During the event, up to some 100 East Timorese people were murdered at the Liquica priest's house next to the local Catholic church. The event left many witnesses, including the local Catholic Priest, Raphael dos Santos. The total number of victims at the hands of pro-Indonesia militias (primarily the Besi Merah Putih) and Indonesian soldiers and police in Liquica has never been fully determined, ranging from a low of five claimed by Indonesia, to more than 100 by local sources.

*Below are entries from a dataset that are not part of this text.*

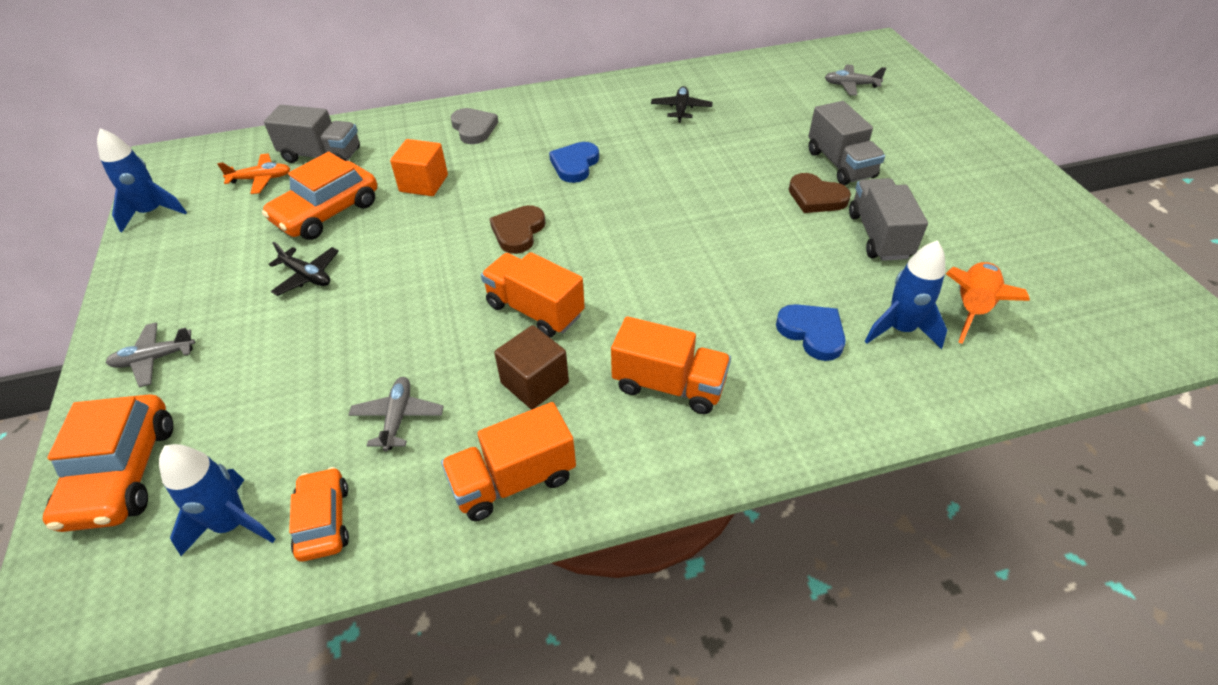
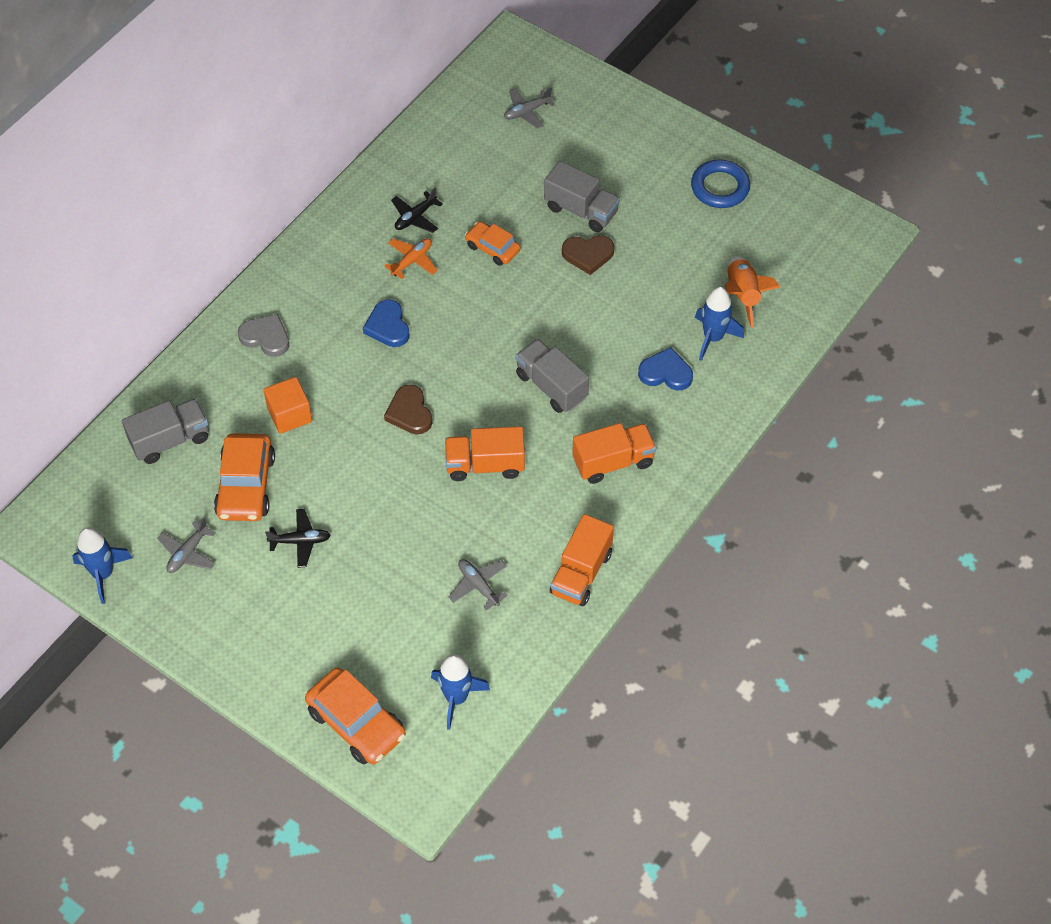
camera: 40 degrees left, 10 degrees up
grey plane [106,322,195,387] -> grey plane moved to [157,518,216,573]
orange plane [217,154,290,194] -> orange plane moved to [384,238,437,279]
orange car [289,467,349,562] -> orange car moved to [465,221,520,266]
brown cube [494,325,569,409] -> none
black plane [651,86,713,123] -> black plane turned 105 degrees counterclockwise [391,188,443,233]
grey truck [849,178,928,261] -> grey truck moved to [516,339,589,413]
none -> blue ring [691,160,750,208]

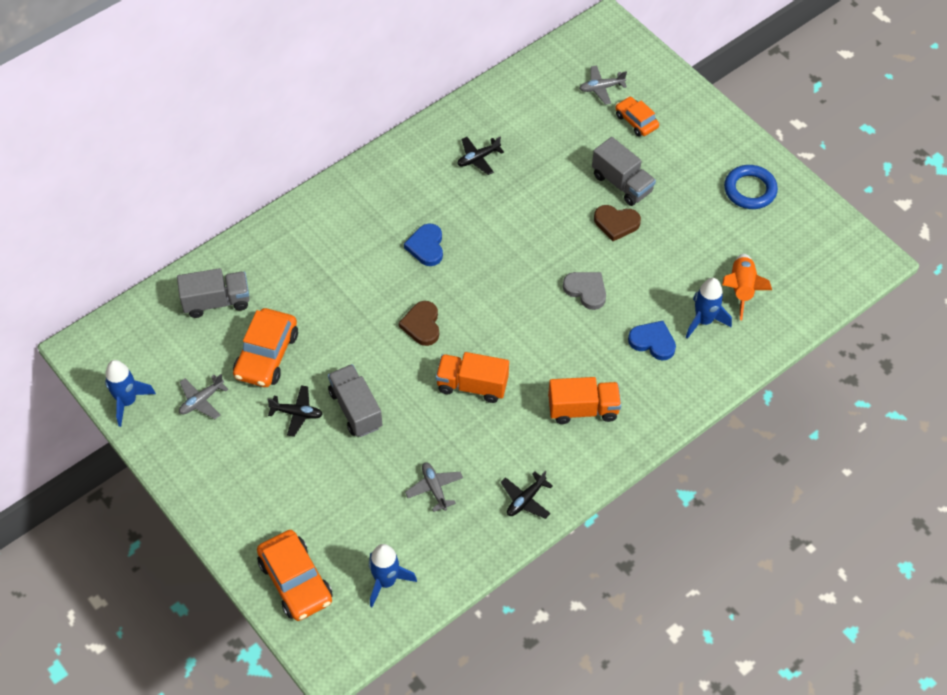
camera: 15 degrees right, 0 degrees up
grey heart [238,314,289,357] -> grey heart moved to [563,272,606,310]
orange cube [264,377,312,434] -> none
orange plane [384,238,437,279] -> none
orange car [465,221,520,266] -> orange car moved to [615,97,659,137]
grey truck [516,339,589,413] -> grey truck moved to [328,364,382,437]
orange truck [550,514,614,606] -> black plane [500,471,553,519]

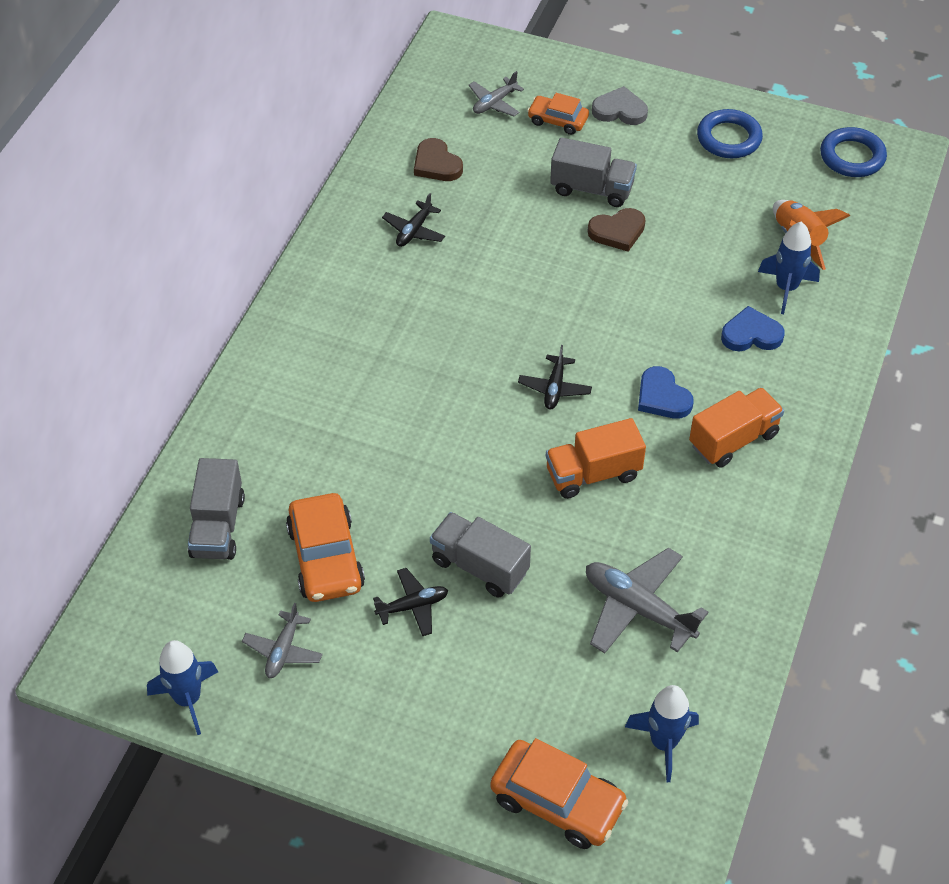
camera: 30 degrees left, 5 degrees down
grey truck [177,268,250,318] -> grey truck turned 135 degrees clockwise [188,458,245,560]
brown heart [399,301,439,346] -> brown heart moved to [414,138,463,181]
blue heart [404,223,443,266] -> blue heart moved to [638,366,694,419]
grey plane [405,463,463,512] -> grey plane [586,548,708,653], size x1.73
black plane [500,471,553,519] -> black plane moved to [518,345,592,410]
grey heart [563,272,606,310] -> grey heart moved to [592,86,648,125]
none -> blue ring [820,127,887,177]

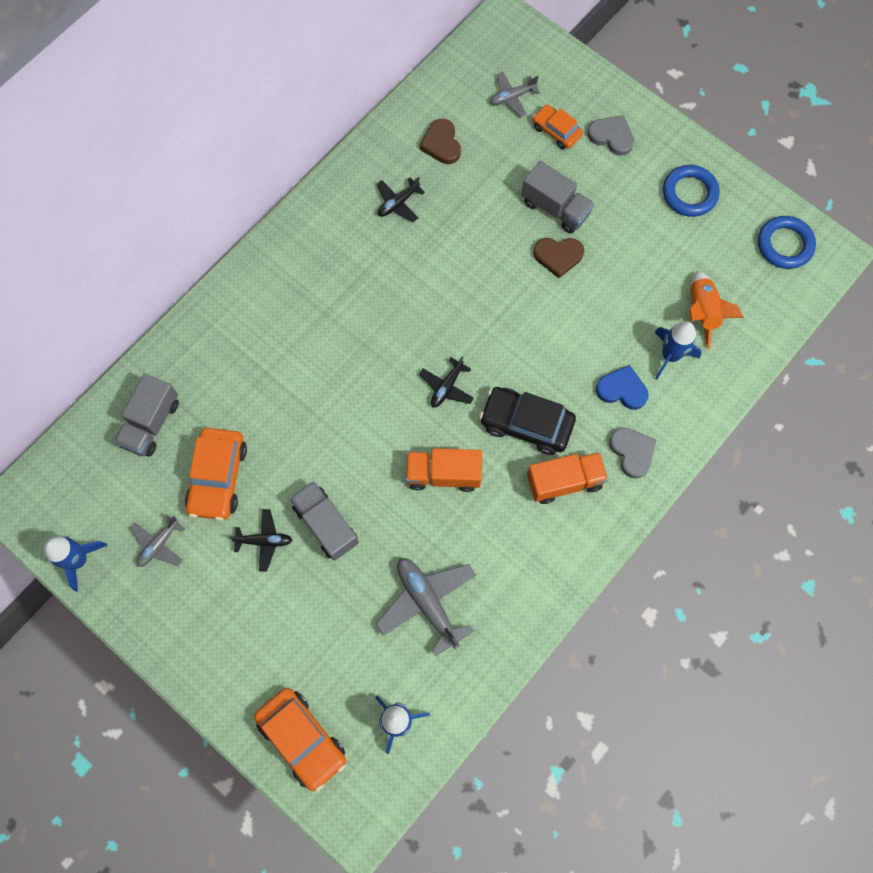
camera: 20 degrees right, 20 degrees up
blue heart [638,366,694,419] -> black car [479,387,576,455]
none -> grey heart [609,427,656,479]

The crime was first investigated by Australian diplomats at the invitation of the Indonesian Government, but the report wasn't released until 2001. Later it was investigated by a team of International Police which became known as the UNTAET Crime Scene Detachment, serving under the United Nations and representing the countries of the United States, Great Britain, and the Philippines, as well as Australian and New Zealand Military Police Crime Scene Specialists. The unit was initially commanded by police officer Steve Minhinett, of Great Britain. It was later commanded by American police officer Karl Clark, and relied heavily on American intelligence officer Allen Williams. This investigation led to a large number of exhumations of the dead, witness statements taken, and ultimately charges of assassination, torture, forced deportation and murder being filed against 21 Indonesian Officers, and pro-Indonesian East Timorese Militia.

The Liquiçá Church massacre and the attack at Manuel Carrascalão's house were two of the ten priority investigations of the Serious Crimes Unit. This case was the first of several indictments arising from these investigations to reach trial. The very first trial was to be heard by the Second Special Panel, consisting of Judge Benfeito Mosso Ramos (Cape Verde) presiding, Judge Antero Luís (Portugal) and Judge António Helder (East Timor). The hearing was conducted in five languages: Portuguese, English, Indonesian, Tetum and Tokodede, the local language of the Liquiçá area. The court heard detailed testimony about involvement of the Besi Merah Putih militia in the attack, including a militia ceremony in which they were allegedly forced to drink a cocktail of alcohol, animal blood and drugs in preparation for the killings at the Liquiçá Church. Testimony implicated the direct participation in the attacks by Indonesian soldiers, who were allegedly dressed in civilian clothes to look like militia members. Leoneto Martins, Tomé Diogo, Eurico Guterres and João da Silva Tavares were the primary suspects and leading figures during the massacre, all were East Timorese.